Job:
Update the lines below, changing every "common name" to "vernacular name" and leaving everything else as it is.

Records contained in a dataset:
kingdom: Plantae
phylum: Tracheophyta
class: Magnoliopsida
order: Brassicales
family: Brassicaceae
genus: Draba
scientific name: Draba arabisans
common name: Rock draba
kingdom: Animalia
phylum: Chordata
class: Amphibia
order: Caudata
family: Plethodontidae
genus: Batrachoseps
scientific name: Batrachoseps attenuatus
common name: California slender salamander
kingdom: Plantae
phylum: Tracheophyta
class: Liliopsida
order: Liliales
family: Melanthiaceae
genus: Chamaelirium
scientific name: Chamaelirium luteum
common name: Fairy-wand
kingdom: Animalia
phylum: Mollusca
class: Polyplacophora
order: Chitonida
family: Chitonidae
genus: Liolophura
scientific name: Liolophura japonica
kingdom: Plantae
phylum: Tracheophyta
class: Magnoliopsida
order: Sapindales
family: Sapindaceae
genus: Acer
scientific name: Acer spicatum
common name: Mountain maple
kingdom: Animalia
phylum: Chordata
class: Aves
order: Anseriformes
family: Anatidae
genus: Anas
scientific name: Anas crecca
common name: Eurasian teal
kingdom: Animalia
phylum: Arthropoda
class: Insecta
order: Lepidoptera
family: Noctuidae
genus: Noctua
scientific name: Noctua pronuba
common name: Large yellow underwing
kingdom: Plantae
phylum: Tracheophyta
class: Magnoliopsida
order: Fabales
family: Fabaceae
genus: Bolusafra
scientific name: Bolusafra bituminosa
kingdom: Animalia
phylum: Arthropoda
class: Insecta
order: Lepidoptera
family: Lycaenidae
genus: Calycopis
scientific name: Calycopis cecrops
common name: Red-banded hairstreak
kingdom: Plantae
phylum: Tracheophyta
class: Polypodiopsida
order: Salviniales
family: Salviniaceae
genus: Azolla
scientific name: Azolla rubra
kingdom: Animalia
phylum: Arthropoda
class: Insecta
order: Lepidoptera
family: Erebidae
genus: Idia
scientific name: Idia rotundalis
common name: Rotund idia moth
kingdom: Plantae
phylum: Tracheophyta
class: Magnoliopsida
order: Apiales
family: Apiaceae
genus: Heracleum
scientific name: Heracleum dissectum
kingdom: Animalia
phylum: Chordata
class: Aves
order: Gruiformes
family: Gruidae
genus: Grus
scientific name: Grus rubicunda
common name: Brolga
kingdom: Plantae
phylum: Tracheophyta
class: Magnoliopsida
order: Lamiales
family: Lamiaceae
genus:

Complete answer:
kingdom: Plantae
phylum: Tracheophyta
class: Magnoliopsida
order: Brassicales
family: Brassicaceae
genus: Draba
scientific name: Draba arabisans
vernacular name: Rock draba
kingdom: Animalia
phylum: Chordata
class: Amphibia
order: Caudata
family: Plethodontidae
genus: Batrachoseps
scientific name: Batrachoseps attenuatus
vernacular name: California slender salamander
kingdom: Plantae
phylum: Tracheophyta
class: Liliopsida
order: Liliales
family: Melanthiaceae
genus: Chamaelirium
scientific name: Chamaelirium luteum
vernacular name: Fairy-wand
kingdom: Animalia
phylum: Mollusca
class: Polyplacophora
order: Chitonida
family: Chitonidae
genus: Liolophura
scientific name: Liolophura japonica
kingdom: Plantae
phylum: Tracheophyta
class: Magnoliopsida
order: Sapindales
family: Sapindaceae
genus: Acer
scientific name: Acer spicatum
vernacular name: Mountain maple
kingdom: Animalia
phylum: Chordata
class: Aves
order: Anseriformes
family: Anatidae
genus: Anas
scientific name: Anas crecca
vernacular name: Eurasian teal
kingdom: Animalia
phylum: Arthropoda
class: Insecta
order: Lepidoptera
family: Noctuidae
genus: Noctua
scientific name: Noctua pronuba
vernacular name: Large yellow underwing
kingdom: Plantae
phylum: Tracheophyta
class: Magnoliopsida
order: Fabales
family: Fabaceae
genus: Bolusafra
scientific name: Bolusafra bituminosa
kingdom: Animalia
phylum: Arthropoda
class: Insecta
order: Lepidoptera
family: Lycaenidae
genus: Calycopis
scientific name: Calycopis cecrops
vernacular name: Red-banded hairstreak
kingdom: Plantae
phylum: Tracheophyta
class: Polypodiopsida
order: Salviniales
family: Salviniaceae
genus: Azolla
scientific name: Azolla rubra
kingdom: Animalia
phylum: Arthropoda
class: Insecta
order: Lepidoptera
family: Erebidae
genus: Idia
scientific name: Idia rotundalis
vernacular name: Rotund idia moth
kingdom: Plantae
phylum: Tracheophyta
class: Magnoliopsida
order: Apiales
family: Apiaceae
genus: Heracleum
scientific name: Heracleum dissectum
kingdom: Animalia
phylum: Chordata
class: Aves
order: Gruiformes
family: Gruidae
genus: Grus
scientific name: Grus rubicunda
vernacular name: Brolga
kingdom: Plantae
phylum: Tracheophyta
class: Magnoliopsida
order: Lamiales
family: Lamiaceae
genus:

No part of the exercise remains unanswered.